SAN FRANCISCO — Samsung described a new neural-network accelerator for smartphones that matches blocks from rivals such as Huawei. Toshiba detailed one for self-driving cars that pulls ahead of competitors such as Intel’s Mobileye at the International Solid-State Circuits Conference here.
A 5.5-mm2 block in the latest 8-nm Exynos chip delivers 1.9 tera-operations/second (TOPS) using 8-bot precision running at up to 933 MHz, said Jinook Song, a Samsung AI engineer. That’s about the rating for the latest Kirin processor in Huawei phones and the latest commercial IP blocks.
However, the block hits performance of 6.937 TOPS when a neural net allows pruning of up to three-quarters of its weight. The chip delivers a range of 4.5 to 11.5 TOPS/W when consuming from 39 mW at 0.5 V to 1.553 W at 0.8 V.
Samsung detailed its 8-nm Exynos deep-learning block and its performance. Click to enlarge. (Source: ISSCC)
Like mobile architectures from Cadence, Ceva, and Nvidia, the Samsung chip makes heavy use of pruning and quantization, running 8- and 16-bit operations to optimize for efficiency and network sparsity. “If you are not using sparsity and compression at this point, you are behind the curve” said Mike Demler, an analyst from the Linley Group who was attending the session.
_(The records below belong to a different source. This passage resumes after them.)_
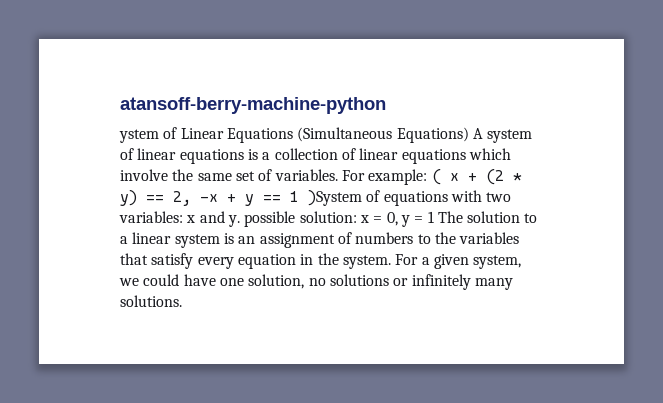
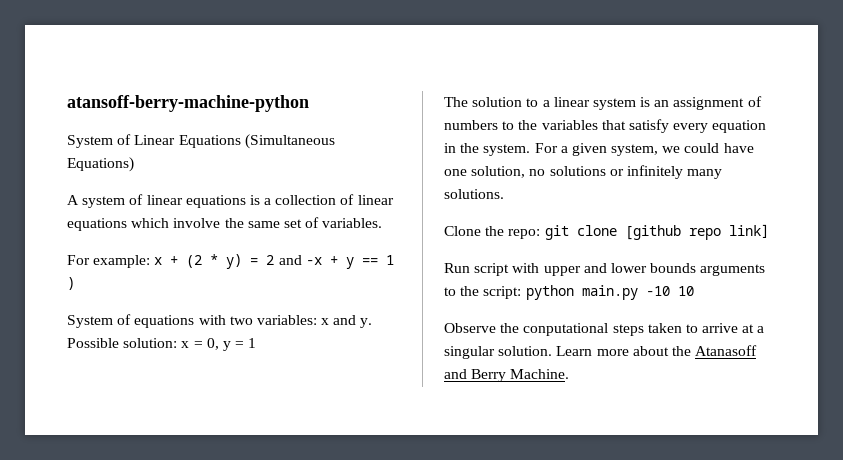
[119,129,159,143] ystem -> [67,135,113,148] System
(469, 135) none -> (134, 164) //
(338, 175) none -> (383, 223) //
[431,169,441,185] ( -> (151, 261) none
[146,191,191,206] == 2, -> [250,255,302,265] = 2 and
[308,190,362,206] )System -> [67,277,75,290] [67,315,113,328] ) // System
[244,211,296,227] possible -> [67,338,119,348] Possible
(434, 217) none -> (257, 343) //
(182, 301) none -> [444,224,769,240] [444,263,766,276] [444,285,694,300] [444,323,765,336] [444,345,758,359] [444,369,570,382] // Clone the repo: git clone [github repo link] // Run script with upper and lower bounds arguments to the script: python main.py -10 10 // Observe the conputational steps taken to arrive at a singular solution. Learn more about the Atanasoff and Berry Machine.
It’s not clear if the implementation is a full dataflow architecture, another trend implemented in the latest IP blocks, Demler said.
The Samsung design appears in the latest Exynos chip and is expected to be used in at least some new handsets that the South Korean giant is announcing as early as this week. To enhance parallelism, it uses two cores, each with two data-staging units sharing 512-KByte scratch pads.
Toshiba pulls ahead of Mobileye but not Nvidia
Toshiba described an accelerator for advanced driver-assistance systems that delivers up to 20 TOPS and 2 TOPS/W, up from 1.9 TOPS and 564 GOPS/W with its 2015 chip.
Two new image-processing cores carried most of the work in the new version. Each block processes 8-MPixel images and up to 40 frames/second.
The 94.5-mm2 chip was made in a 16-nm node. It added to the 2015 design four DSPs, believed to be NeuPro cores from Ceva, as well as three new specialty accelerator blocks.
The image processors in Toshiba’s latest ADAS processor pack a punch. Click to enlarge. (Source: ISSCC)
“I was surprised; there is a lot in this chip, and with four levels of processing, it looks pretty complete,” said analyst Demler.
For example, the Toshiba design packs eight Cortex-A53 cores and two Cortex-R4s, compared to four MIPS cores and no R4 equivalents on the latest Mobileye chips. In addition, the Mobileye chips run at 5 W in 7 nm, making them more power-hungry and expensive than the Toshiba SoC, he said.
However, it was not clear if the 2.7-W rating for the Toshiba design included the entire SoC. Also, Mobileye supports LiDAR and radar. It was not clear what sensors the Toshiba chip supports beyond cameras, and Nvidia’s Xavier design is likely more powerful, he added.